For a young twenty-something woman, that was crazy advice! We have to resurrect the idea that there is nothing wrong with dating (as in going on dates). Going on lots of dates can be a healthy way to learn the art of dating. It gives you opportunities to practice, discern what you want in a partnership, and discover what you like and dislike along the way.
You become a better dater with time and practice — so, go on dates. Yes, you should have standards and principles, but enjoy the process and have fun, too.
Myth #5: Marriage is the End-all, Be-all
We often speak about marriage as the prize won after a long race of being single, the proverbial carrot dangled in front of a man or woman who hopes to be married. In reality, marriage is not guaranteed. A desire to get married does not mean that you will.
Furthermore, we portray marriage as the only way to experience joy and fulfillment — which is also alarming. The joy and fulfillment every human heart seeks is not completely satisfied by a husband or wife. Your wedding day is not when you “arrive” in life. Hopefully, you are already living your best life right now, because at the end of the day, marriage is not the most important life goal.
Myth #6: Chastity Is Easy
When two people are physically attracted to each other, a desire for sex is a biological reality. Sex is not bad; it is, in fact, very good.
Many of us grew up in Catholic circles hearing one thing about chastity: saving sex for marriage. There is little real, honest discussion about the difficulty and nuance of navigating this reality though. Is it bad to do XYZ? How do you discuss healthy physical and sexual boundaries with your partner? What, specifically, do you need to discuss as a couple?
Let’s start having real conversations in our faith circles about the difficulty of chastity in dating. If the Church offers us an ideal for our bodies and sexuality, we need to be able to openly talk about how to strive for that ideal.

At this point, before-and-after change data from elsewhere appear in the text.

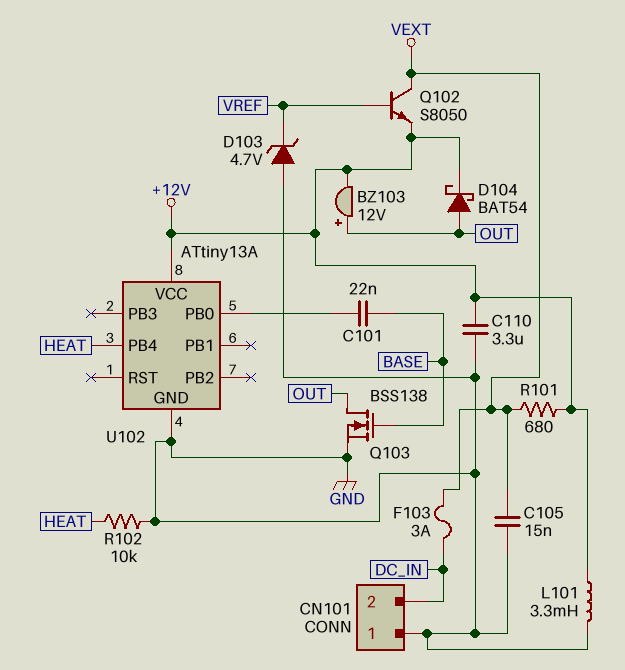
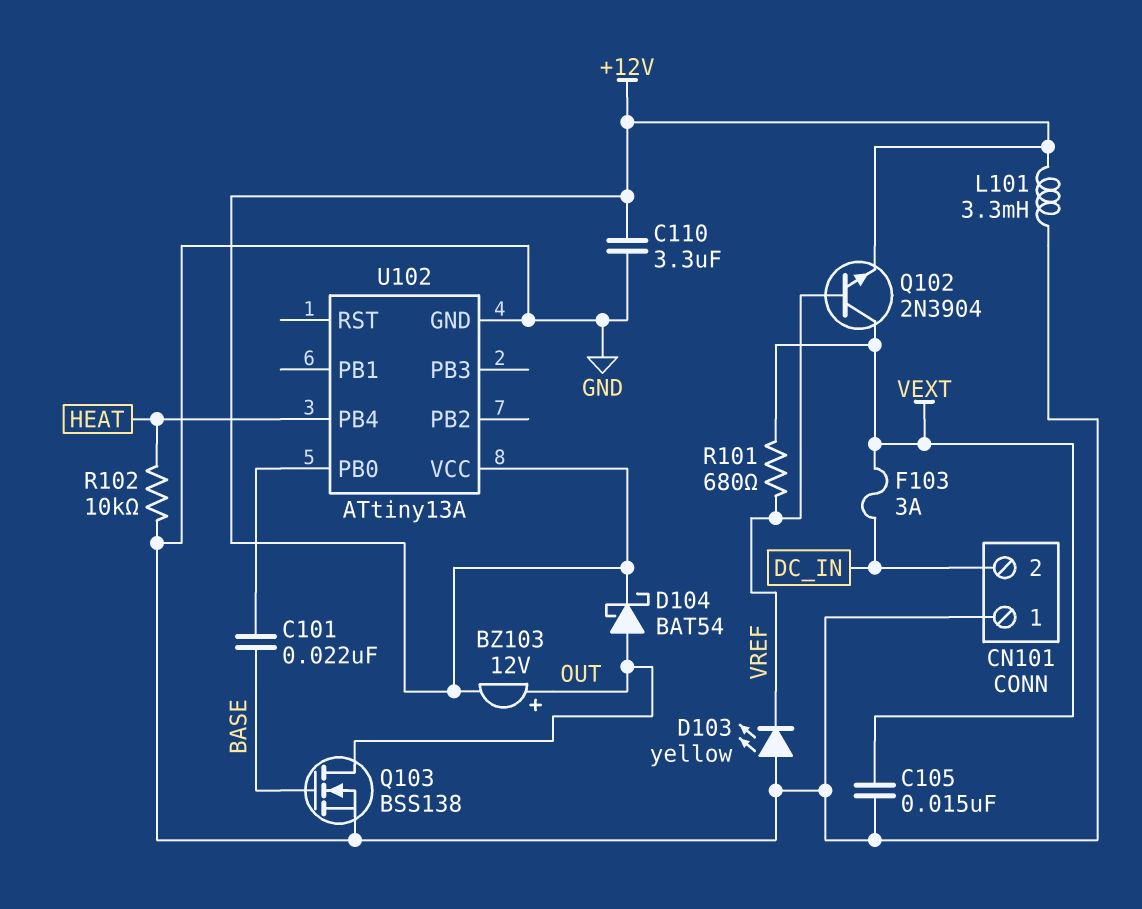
D103: zener 4.7V (A GND, K VREF) -> LED yellow (A GND, K VREF)
Q102: NPN S8050 (B VREF, C VEXT, E +12V) -> NPN 2N3904 (B VREF, C VEXT, E +12V)
R101: 680 (+12V, VEXT) -> 680 (VEXT, VREF)

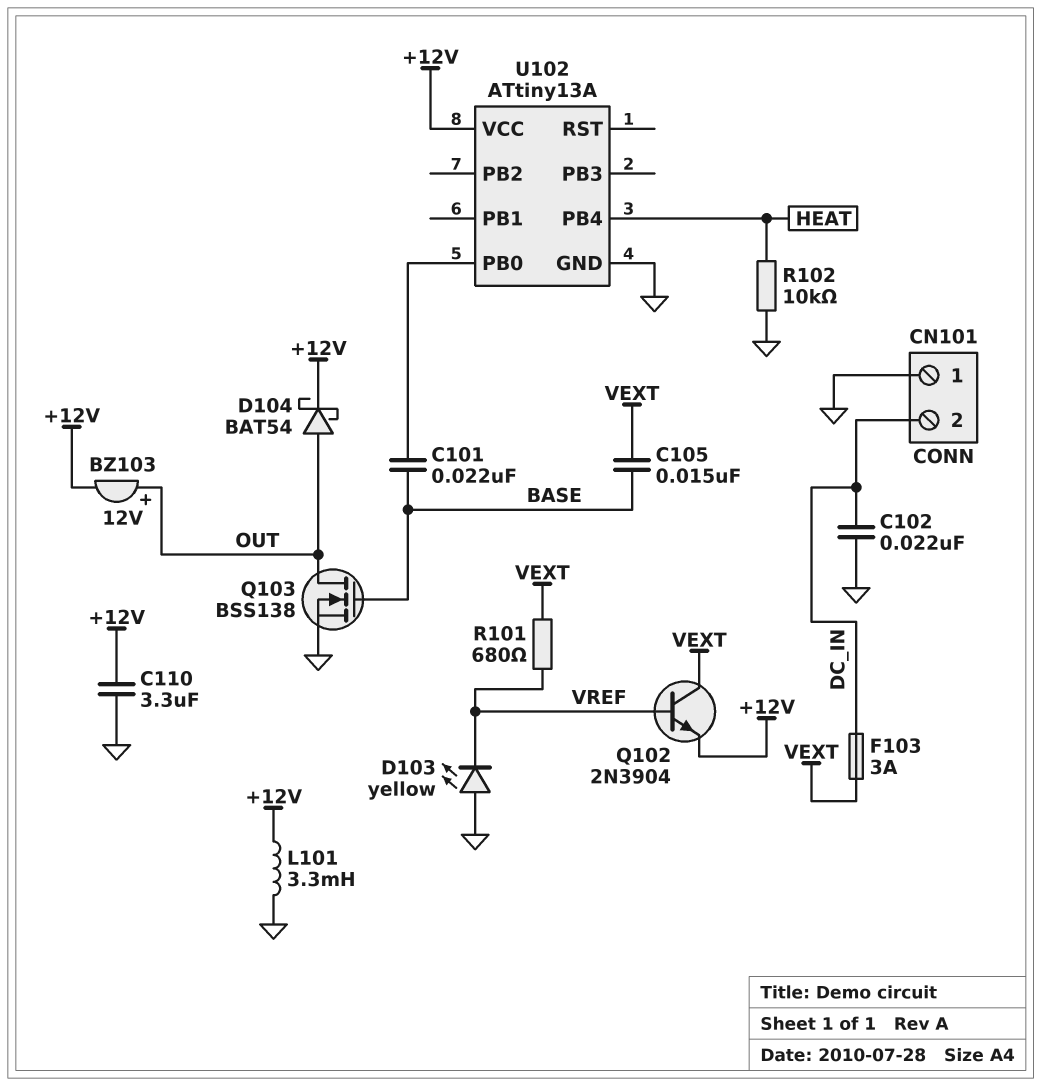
C102: none -> 22nF (DC_IN, GND)
C105: 15nF (GND, VEXT) -> 15nF (BASE, VEXT)

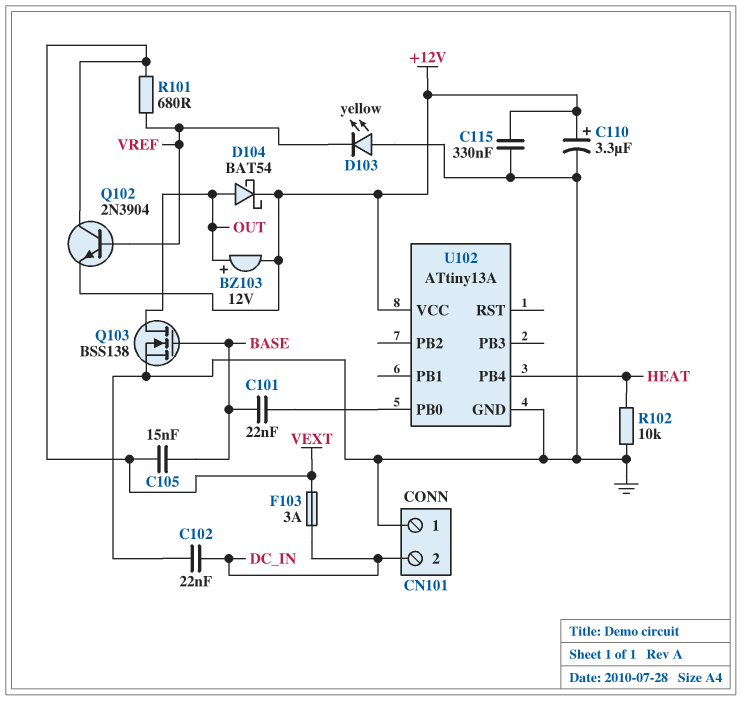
C110: 3.3uF (+12V, GND) -> 3.3uF (plus +12V, minus GND)
C115: none -> 330nF (+12V, GND)
L101: 3.3mH (+12V, GND) -> none

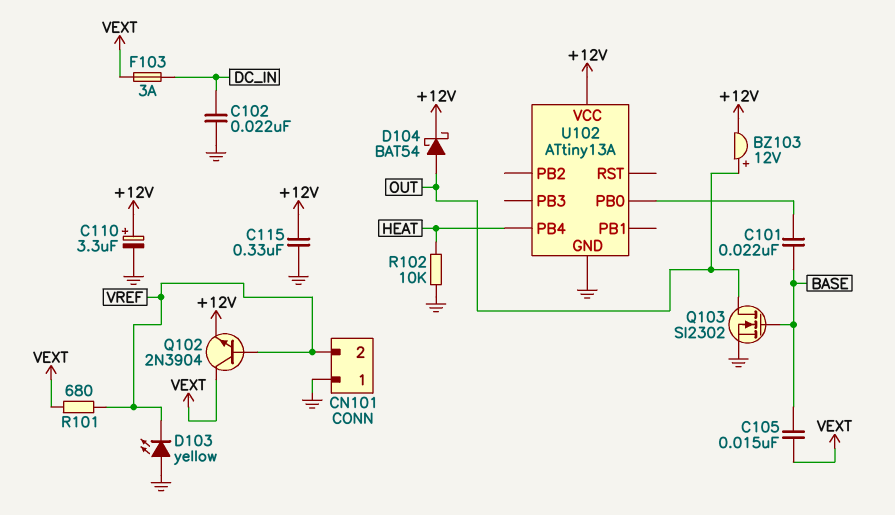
CN101 pin 2: DC_IN -> VREF
Q103: NMOS BSS138 (G BASE, D OUT, S GND) -> NMOS SI2302 (G BASE, D OUT, S GND)

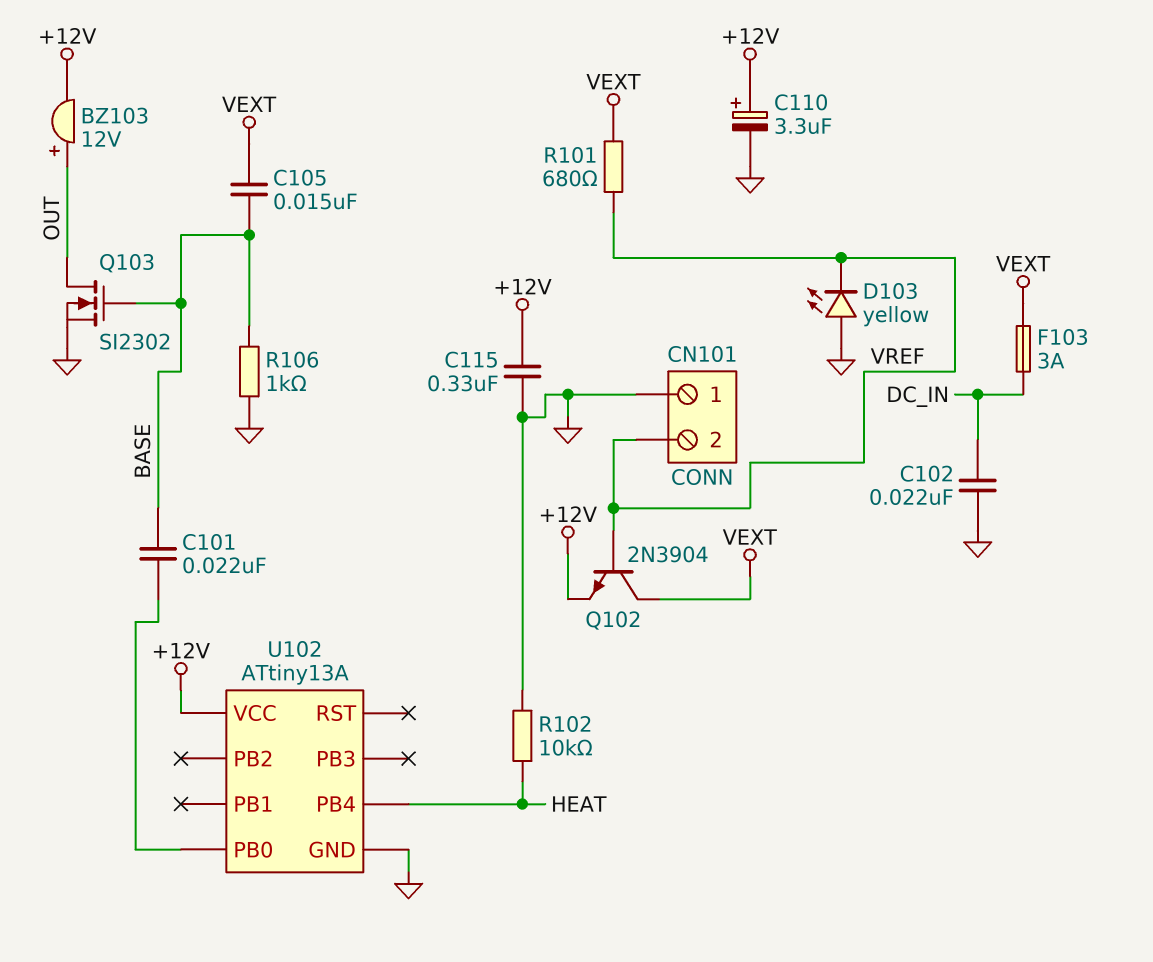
D104: schottky BAT54 (A OUT, K +12V) -> none
R106: none -> 1k (BASE, GND)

Myth #7: Virginity Is Your Value
In and effort to communicate the good of reserving sex for marriage, many times well meaning people turn virginity into an idol. Reflecting on my own experience and talking with other women, there is a lot of discussion on “saving yourself for marriage” but not always enough emphasis on how to have good, holy relationships with anyone — romantic partner or otherwise. And that's the point of chastity!
Sometimes, the way we talk about virginity leaves little room to acknowledge with compassion those of us who are no longer virgins. At it's worst, women are objectified and reduced down to merely our "status" as virgins. This completely misses the point of Catholic teaching on the dignity of people - which is what teachings on chastity are rooted in.
Myth #8: The Vocational Path Is the Same for Everyone
Some women marry young, and others will not. Some will have their own children, some will adopt, and some will be unable to have children. Others will receive annulments and remarry and have blended families.
Vocation and discernment are different for each of us, and we should strive to respect and value the uniqueness of others’ paths in life. As a Church, let’s make space for the many different paths for married, single, divorced, and widowed Catholic women in our communities. There have been Saints with a wide variety of experiences and vocations - and that's still true today. Catholicism is a Church for all.